I was lost in the moment. I wasn’t thinking of Ryan or my prosecution or anything besides how good it felt to be held again. To be wanted again. Even though I had loved Ryan with all my heart, it had been months since we were intimate like that. It was a feeling I had almost forgotten was possible.

But as soon as he reached behind me and untied the back of my bathing suit, something flipped inside me. I pulled back from his embrace and rolled off of him.

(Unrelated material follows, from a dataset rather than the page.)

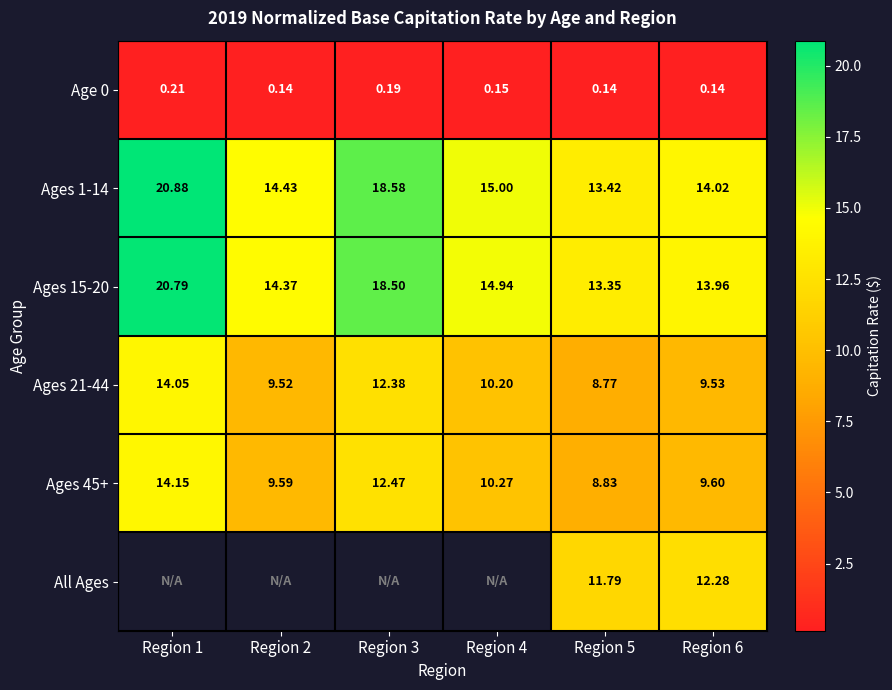

Is the value of Ages 15-20 at Region 3 greater than the value of All Ages at Region 6?

Yes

“What’s wrong? Did I do something?”

“No, it’s not you. You are wonderful. And I really like you, Paul. It’s just…”

“Let me guess. Bad breakup?”

“You could say that.” Of course I couldn’t tell him the truth. I had lied about everything in my life. I couldn’t turn back now.

He sat up and put his hand on mine. “Listen, I understand. We can slow things down. I’m sorry if I got carried away. It’s just that I really like you, Veronica.”

“I like you too,” I admitted. “I just can’t…do this…right now. Not yet, anyway.”

“I completely understand. I’ve been there before. Do you want some coffee? We can just watch TV.”

“No, I think I’d better get home. I need to let my dog out.” Another lie, but it was better than saying I had to get home to mommy.

“Can I at least walk you out?”

“Of course,” I said with a smile.

I pulled my coverall back on and followed Paul out of the bedroom and into the living room. I grabbed my purse and cell phone and he opened the door and held it open for me. I walked under his arm and out into the breezeway.

Paul followed me out to Mom’s minivan. “Mind if I ask you a question?”

“Sure,” I said, a little worried.

“You said you have no kids, so why the minivan?”